New Orleans has experienced the sharpest rebound, mirroring its encounter with COVID-19. With new coronavirus cases lower than any of the other three metros, pending sales in New Orleans are now up 2% year-over-year. That follows a record 54% plunge during the first week of April—the same week the metro saw COVID-19 cases peak.
The Seattle metro has also seen a stark comeback, with pending sales now down just 21% following a 55% decline in early April.
“It feels like buyers are keyed up and ready to start looking again. We’ve seen a lot of interest in the last 10 days, compared with crickets just three weeks ago,” said Amber Allin, a Redfin agent in Tacoma, WA, which is part of the Seattle metro area. “The first-time homebuyer market is still really hot, and properties that are in good condition are moving incredibly well.”
Despite the continued rise in COVID-19 cases, demand in Chicago has also shown resilience—albeit not as much as in Seattle or New Orleans. Pending sales are now down just 37%, an improvement from the 58% decline in April.

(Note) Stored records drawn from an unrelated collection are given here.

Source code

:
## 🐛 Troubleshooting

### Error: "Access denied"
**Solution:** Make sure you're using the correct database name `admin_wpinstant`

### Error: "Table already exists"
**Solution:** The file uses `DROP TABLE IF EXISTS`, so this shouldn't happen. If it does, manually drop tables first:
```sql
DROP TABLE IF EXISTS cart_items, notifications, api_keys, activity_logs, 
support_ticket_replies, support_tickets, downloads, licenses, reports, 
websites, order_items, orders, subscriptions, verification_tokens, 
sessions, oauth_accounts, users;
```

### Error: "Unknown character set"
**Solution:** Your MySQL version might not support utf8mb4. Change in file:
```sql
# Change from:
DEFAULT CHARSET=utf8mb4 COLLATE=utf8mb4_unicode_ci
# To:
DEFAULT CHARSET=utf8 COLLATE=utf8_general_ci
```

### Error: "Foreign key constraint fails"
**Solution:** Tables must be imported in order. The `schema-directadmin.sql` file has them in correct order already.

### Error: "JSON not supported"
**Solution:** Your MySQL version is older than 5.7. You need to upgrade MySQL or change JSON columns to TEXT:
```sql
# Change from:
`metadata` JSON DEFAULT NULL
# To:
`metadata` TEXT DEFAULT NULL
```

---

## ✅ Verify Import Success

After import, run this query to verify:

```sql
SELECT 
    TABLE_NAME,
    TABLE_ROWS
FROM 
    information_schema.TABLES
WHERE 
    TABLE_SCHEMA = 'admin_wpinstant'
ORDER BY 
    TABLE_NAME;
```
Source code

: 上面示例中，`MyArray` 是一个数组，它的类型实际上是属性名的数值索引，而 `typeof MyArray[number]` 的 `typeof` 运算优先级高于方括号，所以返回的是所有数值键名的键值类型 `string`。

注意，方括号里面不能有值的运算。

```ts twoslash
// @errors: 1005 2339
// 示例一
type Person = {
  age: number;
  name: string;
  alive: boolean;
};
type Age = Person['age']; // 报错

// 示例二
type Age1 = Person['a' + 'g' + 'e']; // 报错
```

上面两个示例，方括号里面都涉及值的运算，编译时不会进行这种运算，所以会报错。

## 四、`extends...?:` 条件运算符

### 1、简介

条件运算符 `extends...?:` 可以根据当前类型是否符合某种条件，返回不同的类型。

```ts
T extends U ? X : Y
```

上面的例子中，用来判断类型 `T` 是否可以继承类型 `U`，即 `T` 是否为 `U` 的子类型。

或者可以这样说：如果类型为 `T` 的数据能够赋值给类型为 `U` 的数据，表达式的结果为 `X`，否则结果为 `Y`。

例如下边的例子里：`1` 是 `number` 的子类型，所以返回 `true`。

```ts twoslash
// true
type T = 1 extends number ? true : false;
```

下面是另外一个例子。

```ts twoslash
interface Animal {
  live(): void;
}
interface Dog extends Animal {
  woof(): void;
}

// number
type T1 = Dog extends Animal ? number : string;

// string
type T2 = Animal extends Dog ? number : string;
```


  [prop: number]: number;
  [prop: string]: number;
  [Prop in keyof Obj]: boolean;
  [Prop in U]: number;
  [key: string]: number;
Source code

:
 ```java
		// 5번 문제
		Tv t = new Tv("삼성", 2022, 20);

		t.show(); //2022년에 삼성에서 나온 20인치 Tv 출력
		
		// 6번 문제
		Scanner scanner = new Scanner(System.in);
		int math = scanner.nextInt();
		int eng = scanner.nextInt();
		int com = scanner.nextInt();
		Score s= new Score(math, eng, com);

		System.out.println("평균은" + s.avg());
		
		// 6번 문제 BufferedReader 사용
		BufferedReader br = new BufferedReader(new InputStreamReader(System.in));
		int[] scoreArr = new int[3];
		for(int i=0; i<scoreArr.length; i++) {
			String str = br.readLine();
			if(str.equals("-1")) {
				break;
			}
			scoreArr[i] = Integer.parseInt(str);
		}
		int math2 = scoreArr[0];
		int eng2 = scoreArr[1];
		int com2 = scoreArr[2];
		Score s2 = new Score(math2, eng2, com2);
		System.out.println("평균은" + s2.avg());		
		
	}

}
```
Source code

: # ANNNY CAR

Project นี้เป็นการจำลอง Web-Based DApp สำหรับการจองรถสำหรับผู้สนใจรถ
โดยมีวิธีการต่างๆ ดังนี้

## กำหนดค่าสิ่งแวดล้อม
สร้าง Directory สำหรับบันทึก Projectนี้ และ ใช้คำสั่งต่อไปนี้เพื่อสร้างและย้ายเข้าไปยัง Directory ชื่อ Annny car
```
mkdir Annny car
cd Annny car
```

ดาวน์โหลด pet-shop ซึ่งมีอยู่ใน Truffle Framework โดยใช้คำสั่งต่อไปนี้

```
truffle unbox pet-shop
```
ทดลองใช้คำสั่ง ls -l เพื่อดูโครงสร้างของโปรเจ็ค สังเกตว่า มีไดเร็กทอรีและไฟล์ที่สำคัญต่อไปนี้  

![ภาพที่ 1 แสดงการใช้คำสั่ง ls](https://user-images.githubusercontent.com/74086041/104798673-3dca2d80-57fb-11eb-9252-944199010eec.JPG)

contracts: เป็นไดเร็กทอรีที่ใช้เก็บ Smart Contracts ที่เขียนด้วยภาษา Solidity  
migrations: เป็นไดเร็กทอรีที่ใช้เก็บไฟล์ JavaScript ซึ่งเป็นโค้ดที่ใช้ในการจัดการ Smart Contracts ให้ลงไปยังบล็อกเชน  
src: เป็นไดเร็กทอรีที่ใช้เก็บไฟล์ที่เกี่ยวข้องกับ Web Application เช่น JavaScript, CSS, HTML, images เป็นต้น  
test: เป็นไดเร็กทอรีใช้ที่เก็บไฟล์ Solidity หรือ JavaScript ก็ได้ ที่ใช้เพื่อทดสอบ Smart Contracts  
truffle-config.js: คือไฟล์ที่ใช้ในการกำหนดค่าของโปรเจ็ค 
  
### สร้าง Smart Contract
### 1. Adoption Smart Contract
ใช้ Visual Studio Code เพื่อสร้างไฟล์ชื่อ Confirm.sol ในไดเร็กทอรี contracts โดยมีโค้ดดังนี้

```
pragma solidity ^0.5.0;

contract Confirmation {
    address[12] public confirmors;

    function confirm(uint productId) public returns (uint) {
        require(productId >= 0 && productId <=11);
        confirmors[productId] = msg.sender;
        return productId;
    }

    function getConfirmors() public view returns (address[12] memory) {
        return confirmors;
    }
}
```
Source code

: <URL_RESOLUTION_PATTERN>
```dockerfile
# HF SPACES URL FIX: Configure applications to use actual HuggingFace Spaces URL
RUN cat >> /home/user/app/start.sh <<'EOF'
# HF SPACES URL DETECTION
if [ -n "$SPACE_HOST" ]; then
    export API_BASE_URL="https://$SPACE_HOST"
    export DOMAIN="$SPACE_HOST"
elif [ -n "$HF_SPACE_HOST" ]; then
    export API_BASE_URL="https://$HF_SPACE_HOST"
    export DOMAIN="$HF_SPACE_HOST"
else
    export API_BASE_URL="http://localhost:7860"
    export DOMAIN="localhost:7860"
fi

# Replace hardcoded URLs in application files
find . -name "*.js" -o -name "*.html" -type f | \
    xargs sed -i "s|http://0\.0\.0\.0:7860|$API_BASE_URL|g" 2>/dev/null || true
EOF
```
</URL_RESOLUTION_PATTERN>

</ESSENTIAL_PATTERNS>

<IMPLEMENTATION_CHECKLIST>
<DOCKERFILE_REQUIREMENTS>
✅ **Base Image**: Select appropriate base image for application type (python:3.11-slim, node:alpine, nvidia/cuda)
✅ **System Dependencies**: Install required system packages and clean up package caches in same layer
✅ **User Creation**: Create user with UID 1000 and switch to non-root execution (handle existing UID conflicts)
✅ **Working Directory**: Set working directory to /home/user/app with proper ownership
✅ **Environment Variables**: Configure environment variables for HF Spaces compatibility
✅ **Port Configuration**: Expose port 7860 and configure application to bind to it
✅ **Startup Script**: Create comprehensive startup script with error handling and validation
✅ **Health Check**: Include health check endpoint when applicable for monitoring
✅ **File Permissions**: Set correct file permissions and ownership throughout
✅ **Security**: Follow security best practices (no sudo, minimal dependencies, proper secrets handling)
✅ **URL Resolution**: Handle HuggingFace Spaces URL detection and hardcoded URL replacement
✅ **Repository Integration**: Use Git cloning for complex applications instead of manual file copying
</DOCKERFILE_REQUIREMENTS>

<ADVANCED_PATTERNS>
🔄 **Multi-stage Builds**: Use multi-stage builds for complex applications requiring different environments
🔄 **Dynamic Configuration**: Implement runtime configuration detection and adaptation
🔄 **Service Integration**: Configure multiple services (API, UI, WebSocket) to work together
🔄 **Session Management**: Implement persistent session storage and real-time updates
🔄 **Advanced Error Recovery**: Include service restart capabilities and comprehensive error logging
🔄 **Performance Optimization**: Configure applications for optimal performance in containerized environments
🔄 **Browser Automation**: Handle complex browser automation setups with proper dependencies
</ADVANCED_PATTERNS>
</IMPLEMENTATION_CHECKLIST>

“Chicago’s housing market has felt somewhat insulated from this pandemic,” said local agent Daniel Close. “It’s not universal, but buyers still seem excited to make offers, motivated to fight for homes, and willing to engage in bidding wars. That hasn’t really changed; there are just fewer people in the market.”
Of the four metros in our analysis, Detroit has seen the weakest rebound, with homes under contract now down 70% after bottoming at about 80%. Still, people are buying move-in ready houses at lower price points, according to local agent Orlando.
“Homes going for $250,000 and under are still super competitive,” Orlando said. “One of my clients toured a $215,000 house in Pontiac, MI on a group Zoom call with several other prospective buyers the day it hit the market. Within 30 minutes, there were four offers. The property went for above-asking during a pandemic.”